We used text analytics on all papers in the PMC full-text collection that had mouse as the focus of their study; this amounted to 15,311 papers published between 1994 and 2014. I won’t report the details of the study here, but we got good recovery of these two factors and were able to report the following observations:

  • The reporting of both sex and age of mice has increased over time, but by 2014 only 50% of papers using mice as the focus of their study reported both the age and sex of those mice.
  • There is a distinct bias towards using female mice in studies.
  • There are sex biases between six pre-clinical research areas; there’s a strong bias to male mice in cardiovascular disease studies and a bias towards female mice in studies of infectious disease.
  • The reporting of age and sex have steadily increased; this change started before the US Institute of Medicine report in 2001 or the ARRIVE guidelines that called for better reporting of method.
  • There were differences in the reporting of sex in the research areas we tested (cardiovascular diseases; cancer; diabetes mellitus; lung diseases; infectious diseases; and neurological disorders). Diabetes had the best reporting of sex and cancer the worst. Age was also reported the least well in cancer studies. Taking both sex and age into account, neurological disorders had the best reporting.
  • We also looked at reporting of sex in four sub-groups of study type (genetics, immunology, physiopathology and therapy): male mice were preferred in genetics studies and female mice preferred in immunological studies.
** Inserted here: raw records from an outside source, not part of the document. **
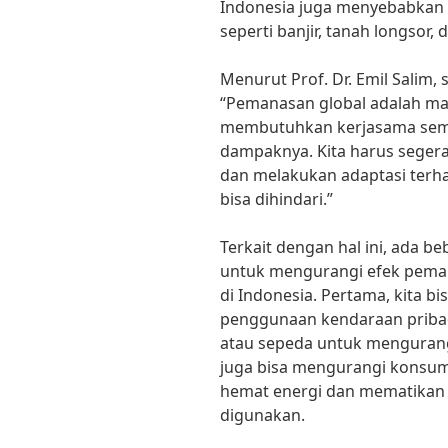
Indonesia juga menyebabkan 
seperti banjir, tanah longsor,
Menurut Prof. Dr. Emil Salim,
“Pemanasan global adalah ma
membutuhkan kerjasama sem
dampaknya. Kita harus seger
dan melakukan adaptasi terh
bisa dihindari.”
Terkait dengan hal ini, ada b
untuk mengurangi efek pema
di Indonesia. Pertama, kita 
penggunaan kendaraan pribad
atau sepeda untuk mengurangi
juga bisa mengurangi konsum
hemat energi dan mematikan p
digunakan.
Age and sex of mice used is important in experiments as it is an important factor in the biology being studied. It is difficult to understand why exactly these factors are not better reported. Reporting of sex and age is done simply in about 40 characters of text; so it’s not a space issue. Previous studies in both human and animal models concluded that males were studied more than females; our study contradicts these studies. This bias towards female mice may be because of practical factors: they are smaller – therefore they need less drug, inoculum, etc. to be administered); are less aggressive to each other and to experimenters, and are cheaper to house. Our study did have a large sample size and focused on only one model (mouse) and this may be a factor in why our study has different outcomes to others. Nevertheless, there appear to be biases in the choice of mouse sex to be used in experiments. The profound effects of sex on an organism’s biology has influenced the creation of the journal of Biology of Sex Differences. As sex influences so many aspects of biology one would suppose that balance for sex of mice used would be a good thing. In this regard, the NIH is engaging the scientific community to improve the sex balance in research. We have used some straight-forward text-analytics to undertake this study and it has enabled some very interesting questions to be asked and has highlighted some very interesting issues that may affect with what certainty we interpret results reported in papers and their broader applicability. It should be entirely possible to use text-analytics in a similar way for other experimental factors both pre- and post-publication.